**Task objective:**
Filter the records below for the word "кабине". Copy each line that holds it.

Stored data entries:
- - - -
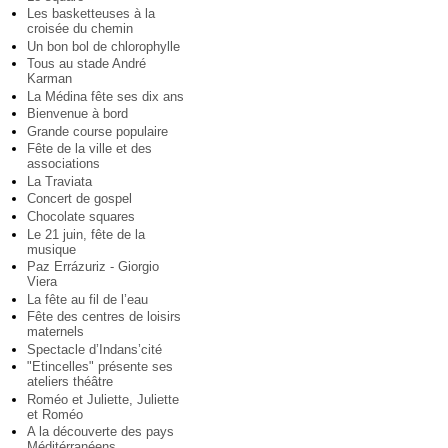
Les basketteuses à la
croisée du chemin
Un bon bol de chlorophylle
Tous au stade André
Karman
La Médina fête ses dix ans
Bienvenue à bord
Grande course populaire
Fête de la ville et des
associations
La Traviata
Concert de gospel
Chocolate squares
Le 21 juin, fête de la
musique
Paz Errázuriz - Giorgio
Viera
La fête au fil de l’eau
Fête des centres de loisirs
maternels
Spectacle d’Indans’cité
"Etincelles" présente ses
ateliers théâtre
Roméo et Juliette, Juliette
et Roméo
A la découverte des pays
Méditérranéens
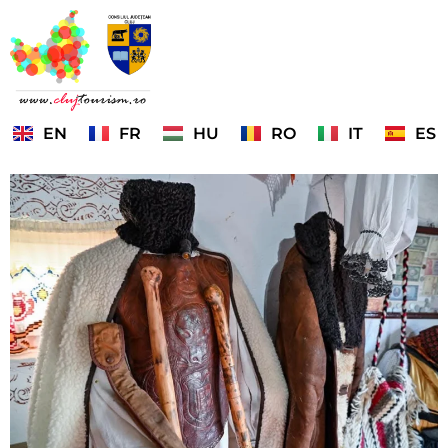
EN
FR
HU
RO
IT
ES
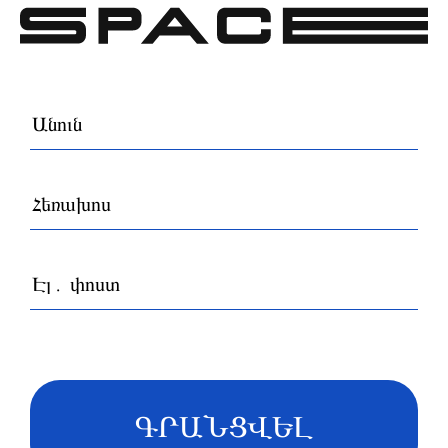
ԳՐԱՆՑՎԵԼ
- - - -
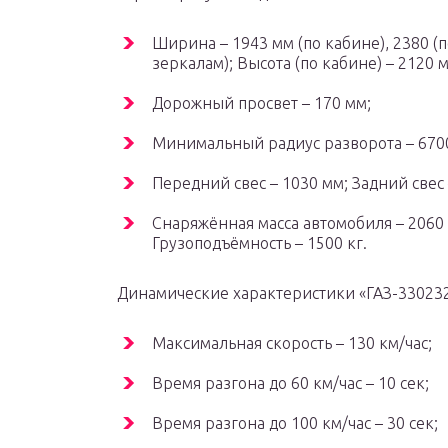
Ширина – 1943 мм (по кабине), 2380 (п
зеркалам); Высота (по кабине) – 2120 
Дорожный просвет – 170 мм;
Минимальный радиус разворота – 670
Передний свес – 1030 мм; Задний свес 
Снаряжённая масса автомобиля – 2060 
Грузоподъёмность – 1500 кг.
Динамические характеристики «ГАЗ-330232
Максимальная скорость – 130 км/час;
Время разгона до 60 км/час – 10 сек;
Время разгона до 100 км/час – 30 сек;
- - - -
**Solution below:**
Ширина – 1943 мм (по кабине), 2380 (п
зеркалам); Высота (по кабине) – 2120 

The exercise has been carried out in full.